Extracted records START
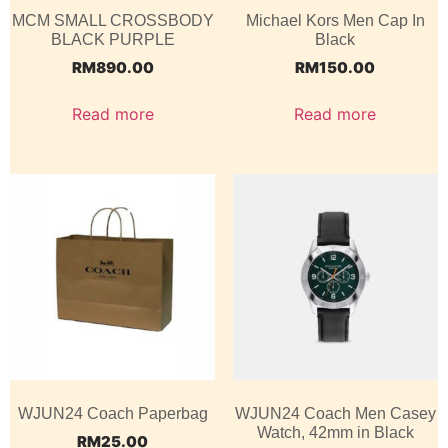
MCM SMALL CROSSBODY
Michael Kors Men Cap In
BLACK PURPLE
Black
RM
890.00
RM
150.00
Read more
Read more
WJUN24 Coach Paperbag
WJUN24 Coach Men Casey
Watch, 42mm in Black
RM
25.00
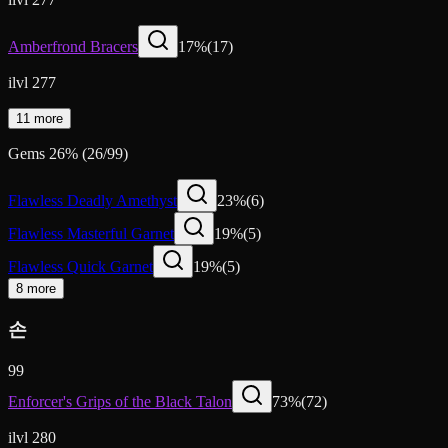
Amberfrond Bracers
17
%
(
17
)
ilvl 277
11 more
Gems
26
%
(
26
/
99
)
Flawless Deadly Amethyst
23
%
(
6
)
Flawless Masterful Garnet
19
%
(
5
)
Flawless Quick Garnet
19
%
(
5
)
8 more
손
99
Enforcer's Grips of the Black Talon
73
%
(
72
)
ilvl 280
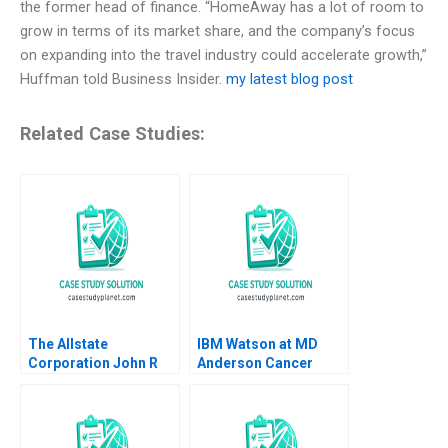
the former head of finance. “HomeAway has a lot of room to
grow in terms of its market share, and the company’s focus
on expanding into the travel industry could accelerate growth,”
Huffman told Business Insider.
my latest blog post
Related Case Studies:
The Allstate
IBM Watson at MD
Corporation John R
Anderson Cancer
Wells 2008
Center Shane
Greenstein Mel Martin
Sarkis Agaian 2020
Extracted records END
_What is needed_
Write out the material exactly, from the line with "Amberfrond Bracers" through the end of the material, and leave the pictures out of your answer.

_Task solution_
Amberfrond Bracers
17
%
(
17
)
ilvl 277
11 more
Gems
26
%
(
26
/
99
)
Flawless Deadly Amethyst
23
%
(
6
)
Flawless Masterful Garnet
19
%
(
5
)
Flawless Quick Garnet
19
%
(
5
)
8 more
손
99
Enforcer's Grips of the Black Talon
73
%
(
72
)
ilvl 280
the former head of finance. “HomeAway has a lot of room to
grow in terms of its market share, and the company’s focus
on expanding into the travel industry could accelerate growth,”
Huffman told Business Insider.
my latest blog post
Related Case Studies:
The Allstate
IBM Watson at MD
Corporation John R
Anderson Cancer
Wells 2008
Center Shane
Greenstein Mel Martin
Sarkis Agaian 2020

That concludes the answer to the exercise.